「多発性嚢胞腎」は、ペルシャ系の猫によく見られる遺伝性疾患です。腎臓に液体が入った袋がボコボコといくつもでき、最終的に腎不全の症状を引き起こします。
最近ではペルシャ系だけでなく、アメリカン・ショートヘアやスコティッシュ・フォールドなどでも発症が認められています。
多発性嚢胞腎とはどのような病気なのか。原因、症状、治療法、予防法についてご紹介します。
多発性嚢胞腎の症状
多発性嚢胞腎になると、子猫のころから腎臓に液体が入った袋のようなもの(嚢胞)ができます。個体差はありますが、進行性の病気のため時を経て少しずつ嚢胞が増え、大きくなり、着実に腎機能に障害をきたします。それに伴い腎不全と似た症状が現れ始めます。

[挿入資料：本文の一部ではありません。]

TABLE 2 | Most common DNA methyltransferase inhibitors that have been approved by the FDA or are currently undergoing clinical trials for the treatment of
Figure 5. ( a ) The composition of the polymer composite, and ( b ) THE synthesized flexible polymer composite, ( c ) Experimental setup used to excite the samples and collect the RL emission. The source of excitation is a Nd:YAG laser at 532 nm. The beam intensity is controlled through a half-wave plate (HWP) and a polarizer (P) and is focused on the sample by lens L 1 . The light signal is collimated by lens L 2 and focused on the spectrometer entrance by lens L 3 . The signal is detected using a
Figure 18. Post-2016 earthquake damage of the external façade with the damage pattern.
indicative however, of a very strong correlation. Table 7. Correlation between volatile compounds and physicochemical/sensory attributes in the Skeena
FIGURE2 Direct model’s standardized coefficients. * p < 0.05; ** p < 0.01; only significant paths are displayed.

症状は3歳以降に出ることが多く、食欲不振、体重減少、疲れやすい、多飲多尿、嘔吐、脱水症状などが見られます。また、嚢胞が大きくなることで腎臓全体が肥大化。触診で左右の腎臓の膨らみが分かるほどになります。
多発性嚢胞腎の原因
多発性嚢胞腎は遺伝性疾患です。親猫のどちらか一方が病気の遺伝子を持っていると、優性遺伝により50%の確率で子猫に遺伝します。
ペルシャ、チンチラ、ヒマラヤンが好発猫種です。ただ最近、アメリカン・ショートヘアやスコティッシュ・フォールド、雑種の猫でも発症が認められています。
多発性嚢胞腎の治療法
現在、多発性嚢胞腎を根治させる治療法は見つかっていません。そのため、対症療法が主な治療法となります。

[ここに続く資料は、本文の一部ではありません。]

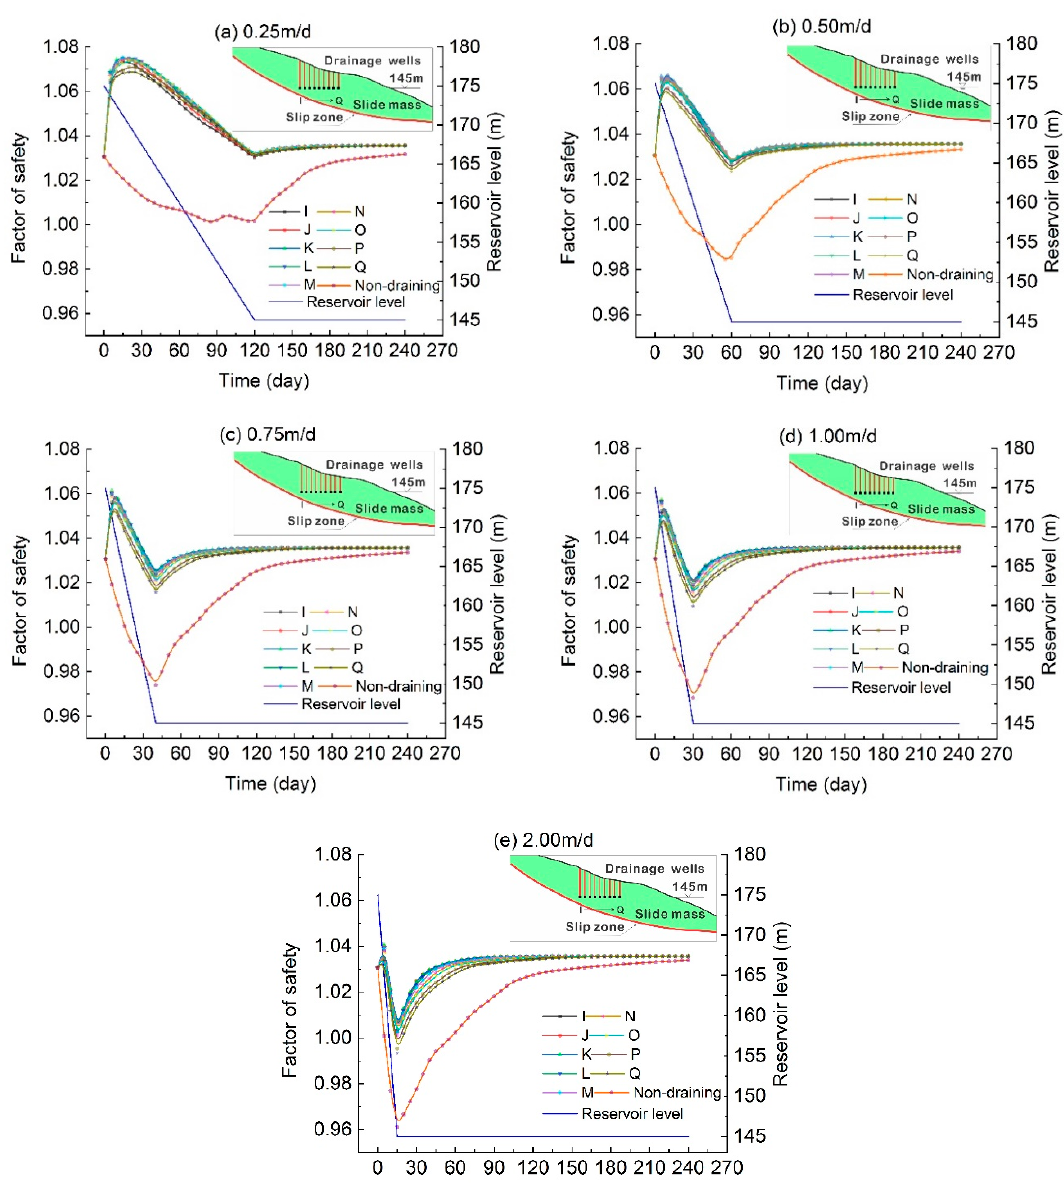
Figure 12. Variation of the landslide stability under different drawdown rates of the reservoir, with ( a – e ) refer to the condition with rate of 0.25 m/d, 0.50 m/d, 0.75 m/d, 1.00 m/d and 2.00 m/d,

食事療法、皮下輸液、利尿剤や血圧降下剤の投与、いつでも新鮮な水を飲める状態にしておく、など。嚢胞にたまった水分を注射器で抜くこともありますが、そのあとも次々に嚢胞ができ、水がたまっていくため、いたちごっこになります。
多発性嚢胞腎の予防法
遺伝性疾患のため予防法はありません。多発性嚢胞腎の好発猫種の場合、1歳前後のときに動物病院で検査を受けておくと安心です。
検査方法はエコー検査が主流です。エコー検査なら麻酔をかけなくても高い精度で多発性嚢胞腎を見つけることができます。

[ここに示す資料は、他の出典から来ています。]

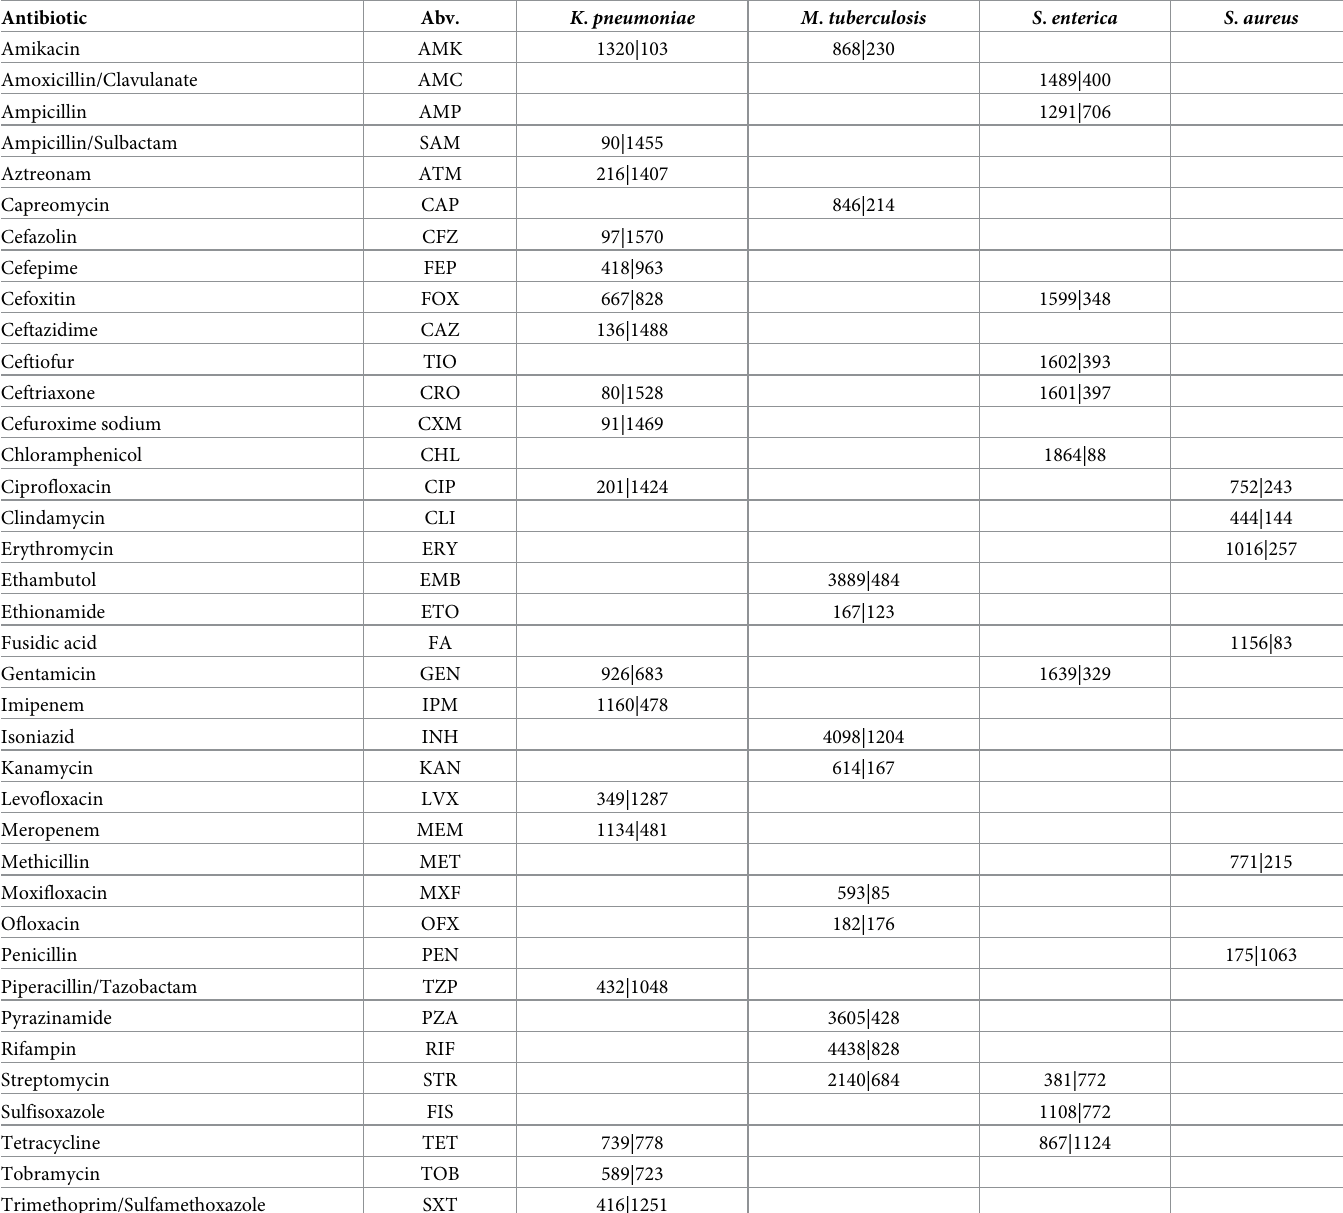
Table 2. Counts of susceptible and resistant genomes used in this study, data are displayed as (Susceptible|Resistant). Antibiotic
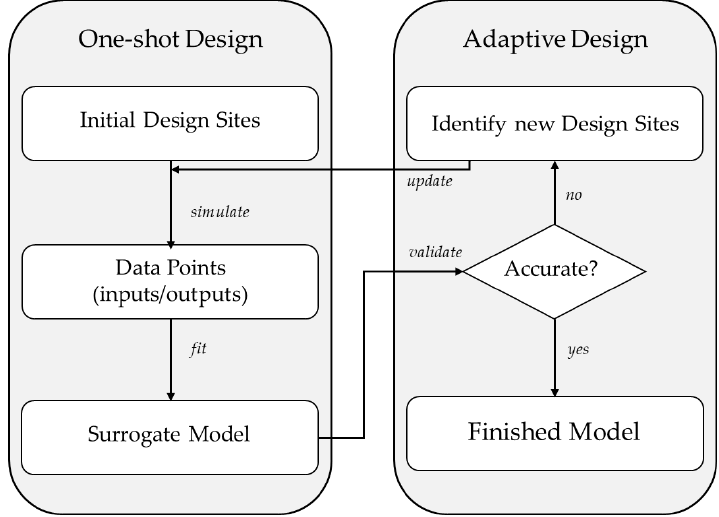
Figure 6. Comparison of the main steps of stationary and adaptive sampling processes based on [53].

遺伝子検査も有効です。猫への負担が少なく確定診断もできますが、設備の整った施設でしか検査できず、遠方の場合はかかりつけの動物病院から検体を郵送してもらう必要があります。
進行性の多発性嚢胞腎と、気長に付き合っていく
猫が多発性嚢胞腎だと判明したら、対症療法を行ってできるだけ腎臓に負担をかけないようにすることが大切です。ゆっくり年月をかけて症状が進んでいくため、その時々の状態に応じた治療法を、獣医師と相談の上実施してください。
また、多発性嚢胞腎を広めないためにも、この病気の遺伝子を持つ猫を絶対に交配させないようにしましょう。